That is almost impossible to answer, as it depends on so many factors. The biggest one is probably how fast someone is coming out of high school, and secondarily, how long they have been training at a serious level. For example, an old teammate is a high school coach in Indianapolis. One of his swimmers (a sprinter) did not really start swimming competitively until his freshman year of high school. His times dropped by a phenomenal amount over 4 years, and I would think he could drop quite a bit more in college.
On the other hand, someone entering college that is already swimming at an elite level might not drop as much over 4 years of collegiate swimming. But even that will depend on numerous factors, including their technique (can it be improved significantly), whether they grow at all, how much weight training they've done previously (e.g., can they make significant strength gains), and (obviously) how hard are they willing to work. Some won't improve all that much, while others will make extraordinary time drops.
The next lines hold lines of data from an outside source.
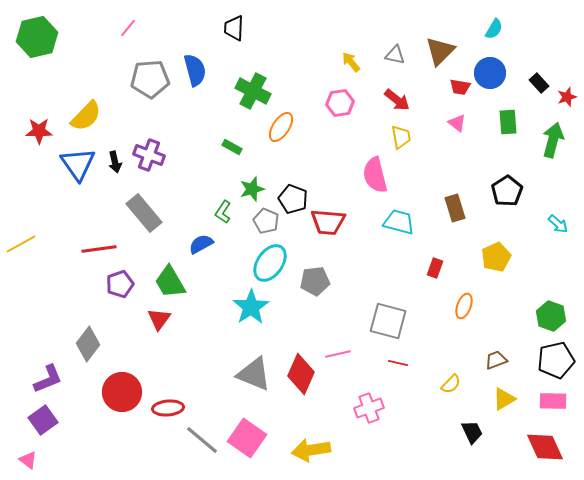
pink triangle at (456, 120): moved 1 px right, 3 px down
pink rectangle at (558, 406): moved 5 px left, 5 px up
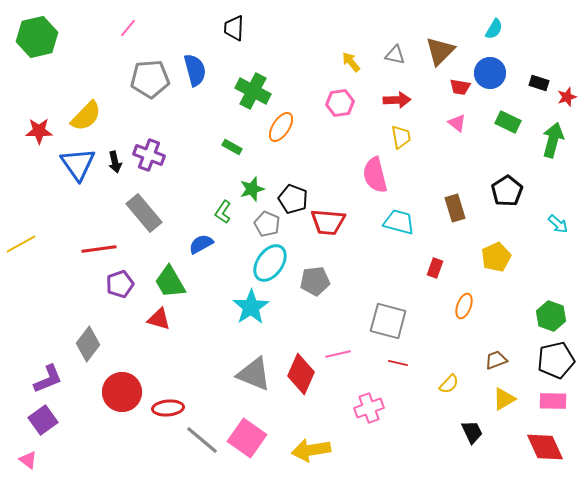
black rectangle at (539, 83): rotated 30 degrees counterclockwise
red arrow at (397, 100): rotated 40 degrees counterclockwise
green rectangle at (508, 122): rotated 60 degrees counterclockwise
gray pentagon at (266, 221): moved 1 px right, 3 px down
red triangle at (159, 319): rotated 50 degrees counterclockwise
yellow semicircle at (451, 384): moved 2 px left
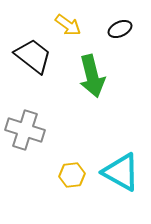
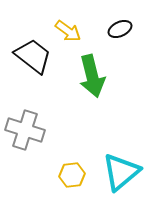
yellow arrow: moved 6 px down
cyan triangle: rotated 51 degrees clockwise
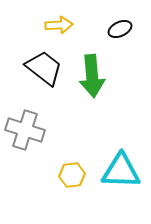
yellow arrow: moved 9 px left, 6 px up; rotated 40 degrees counterclockwise
black trapezoid: moved 11 px right, 12 px down
green arrow: rotated 9 degrees clockwise
cyan triangle: moved 1 px up; rotated 42 degrees clockwise
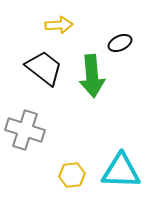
black ellipse: moved 14 px down
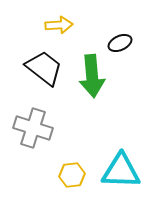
gray cross: moved 8 px right, 2 px up
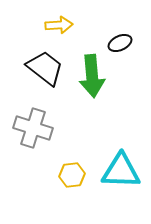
black trapezoid: moved 1 px right
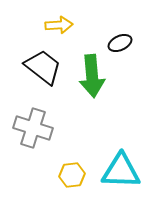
black trapezoid: moved 2 px left, 1 px up
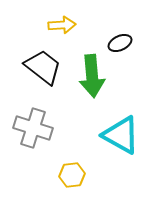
yellow arrow: moved 3 px right
cyan triangle: moved 36 px up; rotated 27 degrees clockwise
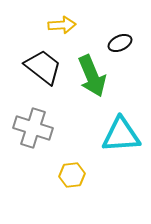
green arrow: rotated 18 degrees counterclockwise
cyan triangle: rotated 33 degrees counterclockwise
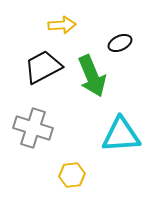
black trapezoid: rotated 66 degrees counterclockwise
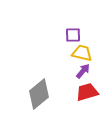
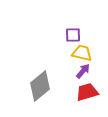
gray diamond: moved 1 px right, 8 px up
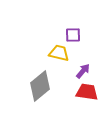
yellow trapezoid: moved 23 px left
red trapezoid: rotated 25 degrees clockwise
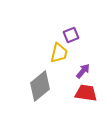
purple square: moved 2 px left; rotated 21 degrees counterclockwise
yellow trapezoid: rotated 90 degrees clockwise
red trapezoid: moved 1 px left, 1 px down
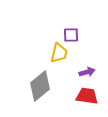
purple square: rotated 21 degrees clockwise
purple arrow: moved 4 px right, 1 px down; rotated 35 degrees clockwise
red trapezoid: moved 1 px right, 3 px down
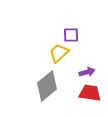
yellow trapezoid: rotated 145 degrees counterclockwise
gray diamond: moved 7 px right
red trapezoid: moved 3 px right, 3 px up
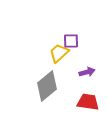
purple square: moved 6 px down
red trapezoid: moved 2 px left, 9 px down
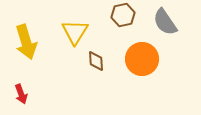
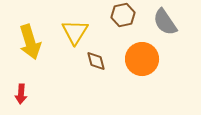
yellow arrow: moved 4 px right
brown diamond: rotated 10 degrees counterclockwise
red arrow: rotated 24 degrees clockwise
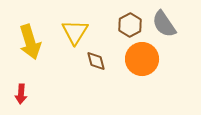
brown hexagon: moved 7 px right, 10 px down; rotated 15 degrees counterclockwise
gray semicircle: moved 1 px left, 2 px down
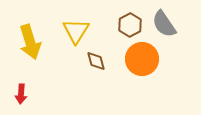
yellow triangle: moved 1 px right, 1 px up
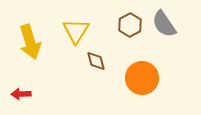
orange circle: moved 19 px down
red arrow: rotated 84 degrees clockwise
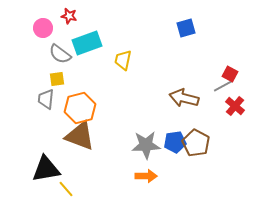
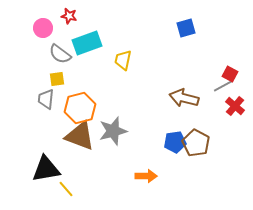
gray star: moved 33 px left, 14 px up; rotated 12 degrees counterclockwise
In other words, it depends.
As for 100 yard freestyle (NCAA is short-course, in a 25-yard pool), the NCAA record is :39.9 by Caleb Dressel. (That time was unfathomable when I swam in the 1980s). His :17.83 in the 50 (2018) is from another world. His second lap was :09.1. When he was a freshman (2015), he won the 50 in 18.67. He was only 11th in the 100 at :42.6 (I doubt that was his fastest time, though). Still that gives you some idea of the high end of time drop over a college career.
Back in 1985 the NCAA record was :19.3. I think there were only 1 or 2 in the Big Ten that went under :20, and only 5 or 6 in all of NCAA that did. In other words, Dressel could have started in the water and still toasted the entire field by over a body length.
Don't ask me to explain how times have dropped so much in 40 years - I have no good answers. Then again, my times from the mid-1980s would have won almost every event at the 1960 NCAAs (and even beaten Mark Spitz as late as 1971). By the time the mid-1980s rolled around, my times were yawn-inspiring.